___ The data ___
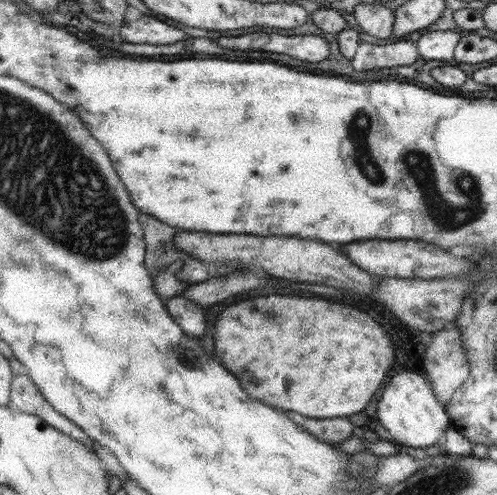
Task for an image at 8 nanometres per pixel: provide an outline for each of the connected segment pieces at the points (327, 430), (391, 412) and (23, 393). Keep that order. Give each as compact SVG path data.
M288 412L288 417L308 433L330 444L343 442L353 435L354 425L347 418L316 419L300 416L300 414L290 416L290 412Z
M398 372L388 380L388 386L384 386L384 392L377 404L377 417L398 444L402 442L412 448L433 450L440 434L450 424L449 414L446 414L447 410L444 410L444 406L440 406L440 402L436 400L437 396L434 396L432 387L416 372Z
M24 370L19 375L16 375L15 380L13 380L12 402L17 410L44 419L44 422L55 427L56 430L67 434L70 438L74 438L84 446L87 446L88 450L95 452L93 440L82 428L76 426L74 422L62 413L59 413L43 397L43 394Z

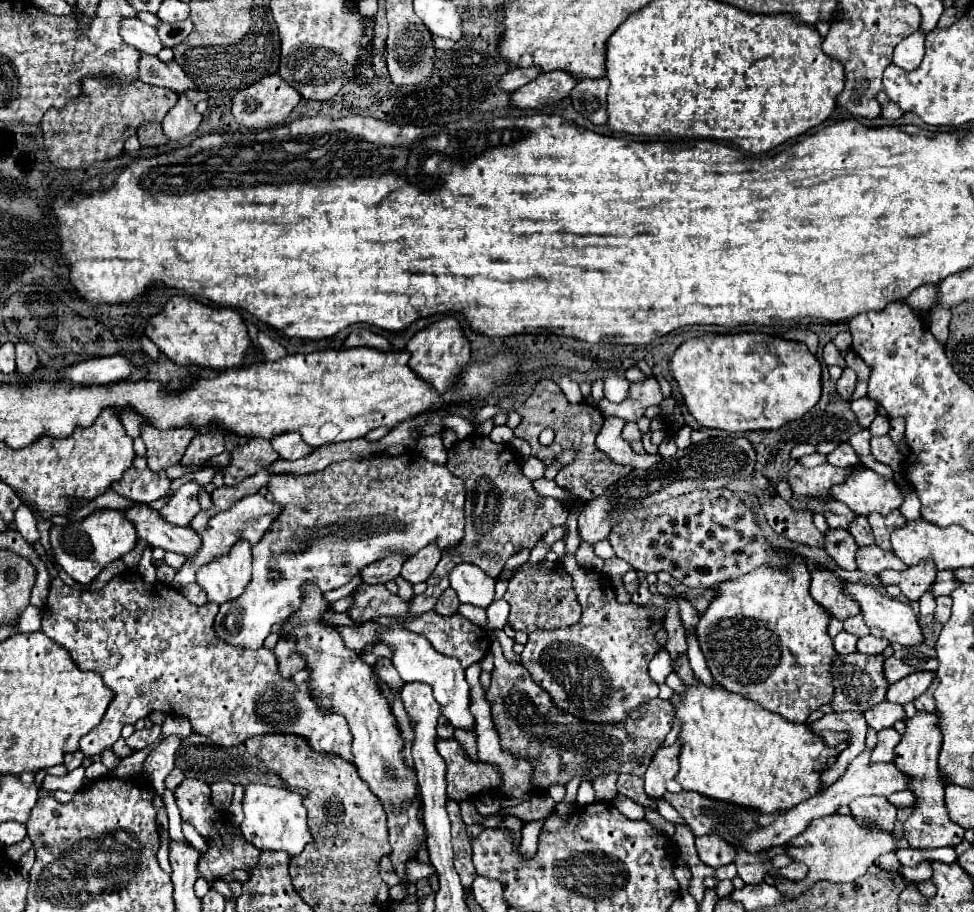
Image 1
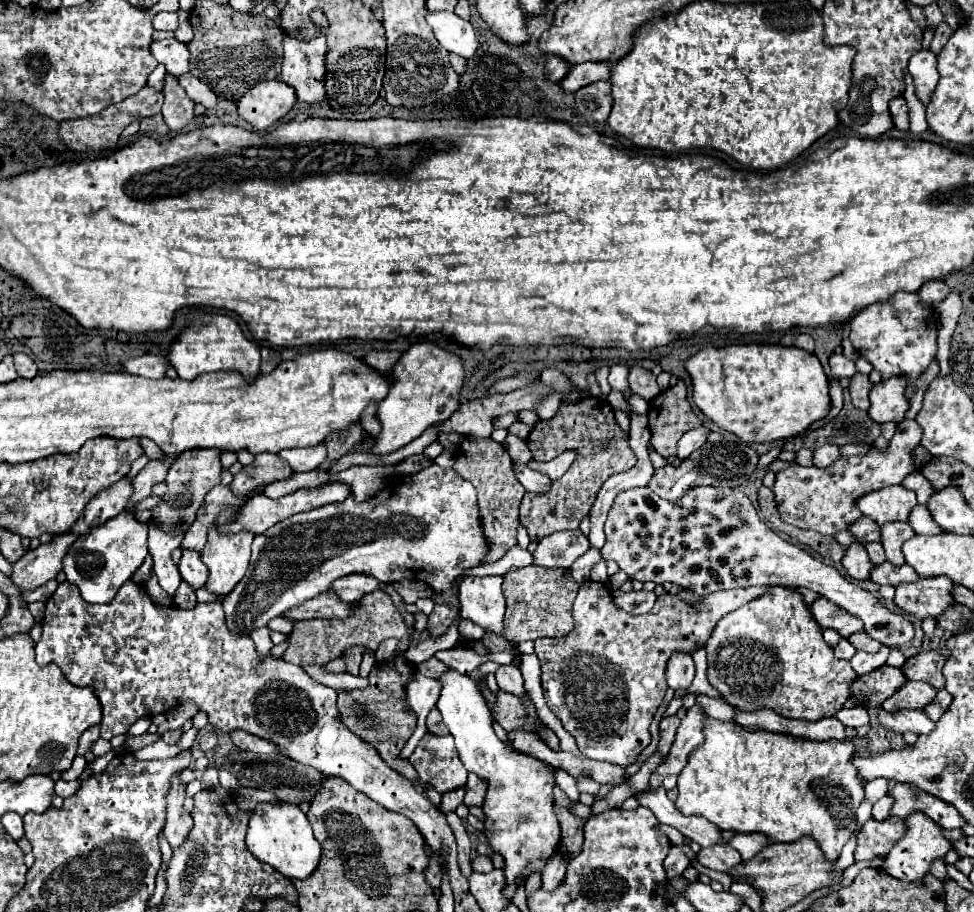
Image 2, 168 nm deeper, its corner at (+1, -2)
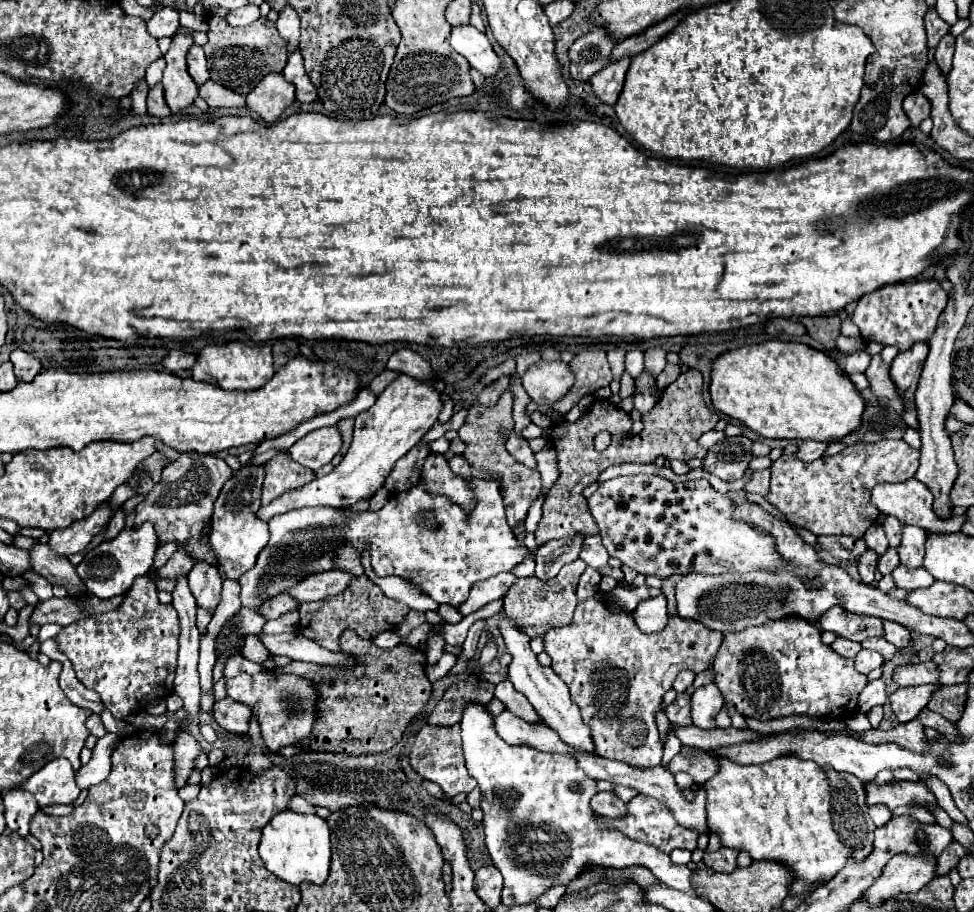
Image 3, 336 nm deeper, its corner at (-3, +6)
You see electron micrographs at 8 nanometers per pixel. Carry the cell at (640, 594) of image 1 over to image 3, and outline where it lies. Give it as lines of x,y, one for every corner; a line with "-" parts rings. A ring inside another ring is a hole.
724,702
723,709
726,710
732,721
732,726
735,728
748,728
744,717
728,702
___
___ The data ___
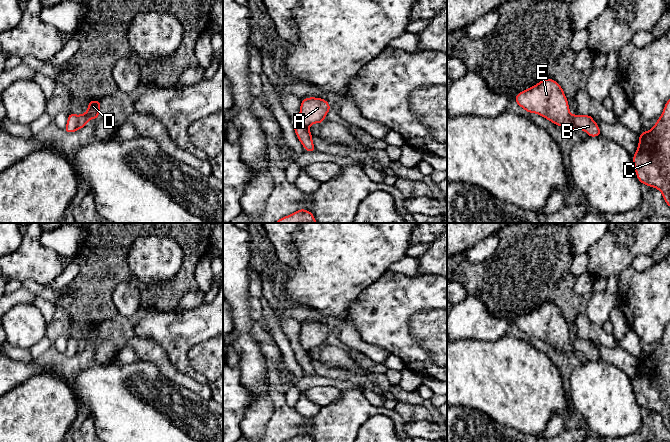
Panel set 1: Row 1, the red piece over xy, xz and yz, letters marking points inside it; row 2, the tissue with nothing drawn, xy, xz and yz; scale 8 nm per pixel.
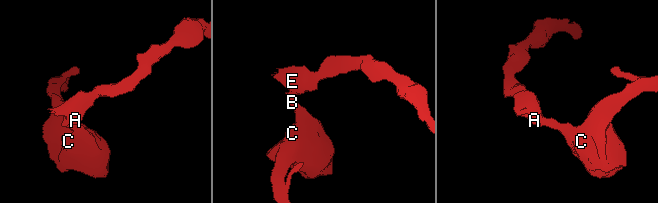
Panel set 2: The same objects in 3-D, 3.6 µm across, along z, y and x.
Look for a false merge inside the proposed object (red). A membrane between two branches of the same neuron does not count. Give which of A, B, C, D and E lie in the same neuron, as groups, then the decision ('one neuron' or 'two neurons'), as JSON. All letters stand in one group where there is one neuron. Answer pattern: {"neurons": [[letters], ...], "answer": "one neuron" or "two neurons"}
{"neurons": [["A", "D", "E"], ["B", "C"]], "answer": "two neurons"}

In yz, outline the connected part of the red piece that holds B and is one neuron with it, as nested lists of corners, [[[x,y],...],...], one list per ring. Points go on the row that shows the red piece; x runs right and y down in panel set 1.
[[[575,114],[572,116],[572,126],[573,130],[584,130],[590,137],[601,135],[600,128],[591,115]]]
___
___ The data ___
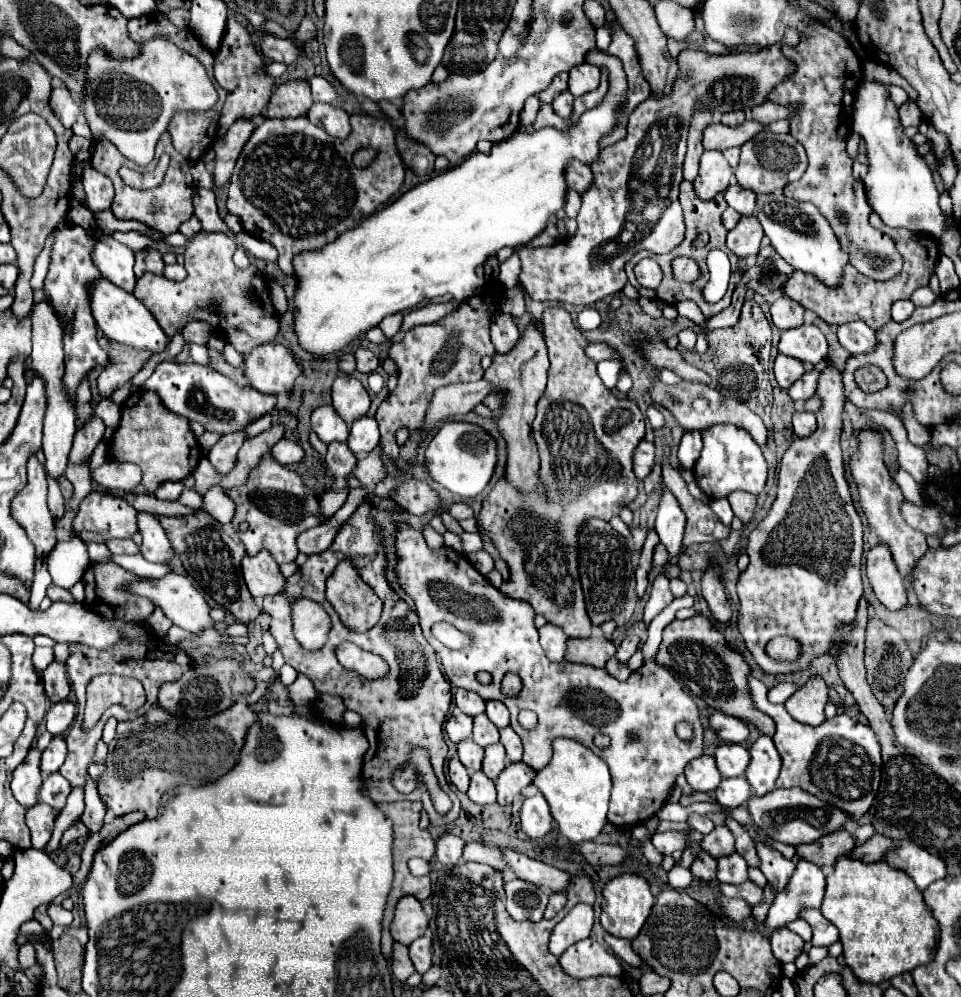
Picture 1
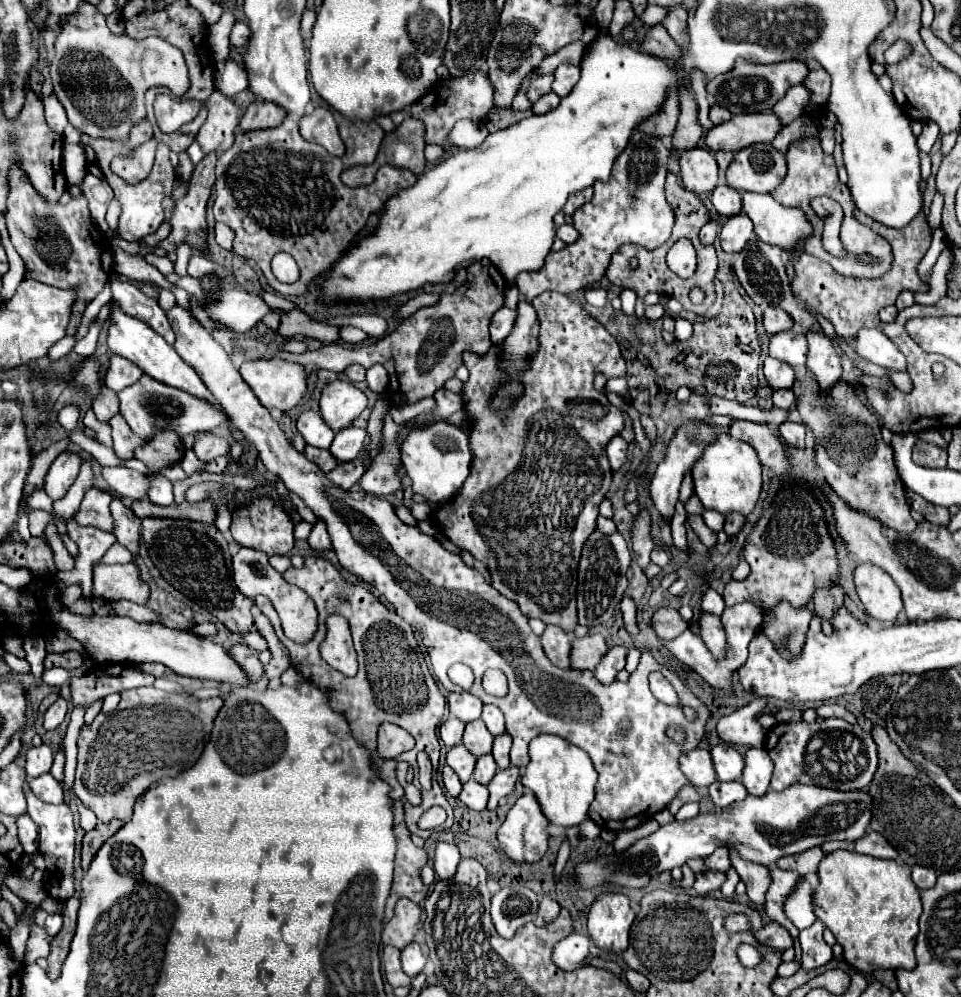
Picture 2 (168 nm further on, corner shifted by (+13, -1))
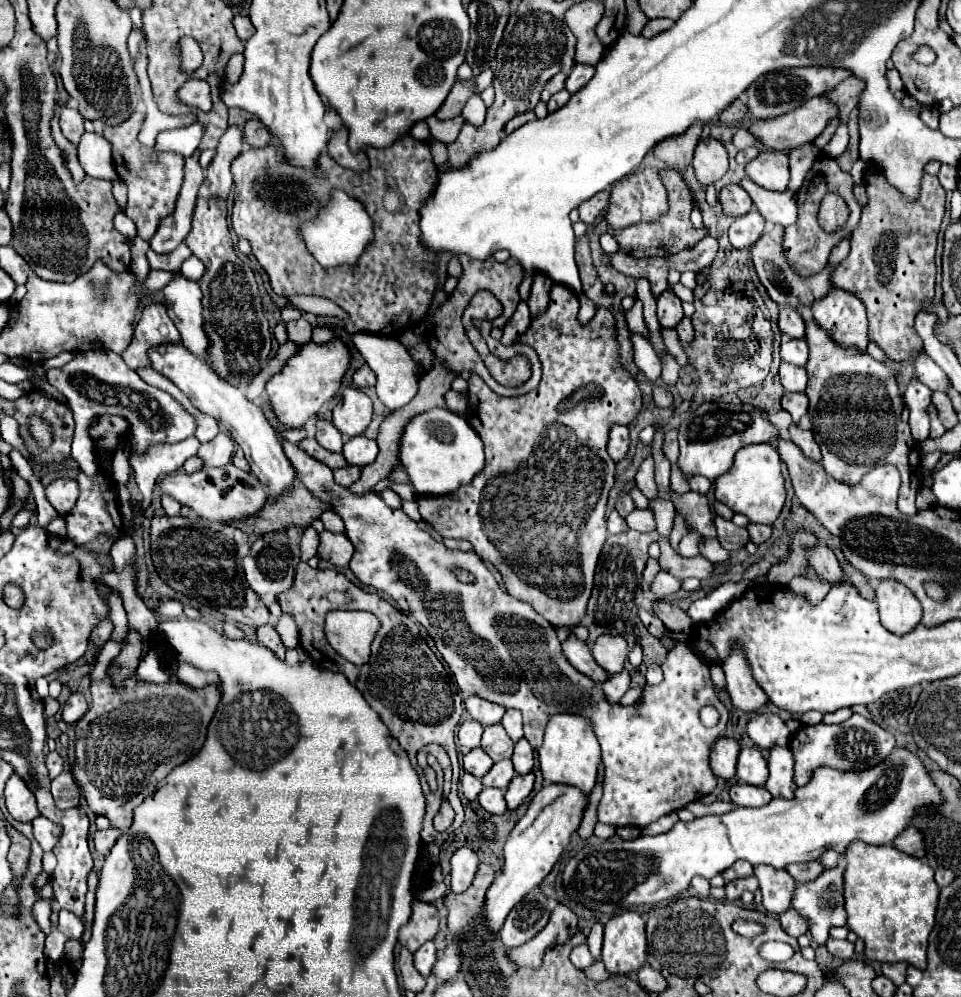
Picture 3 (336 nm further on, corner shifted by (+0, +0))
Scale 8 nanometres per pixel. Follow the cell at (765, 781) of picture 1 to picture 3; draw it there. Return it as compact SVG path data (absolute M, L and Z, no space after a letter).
___
* **Work instruction**: All lines in the entries above that hold the word "further" need to be copied.

* **Reply to the task**:
Picture 2 (168 nm further on, corner shifted by (+13, -1))
Picture 3 (336 nm further on, corner shifted by (+0, +0))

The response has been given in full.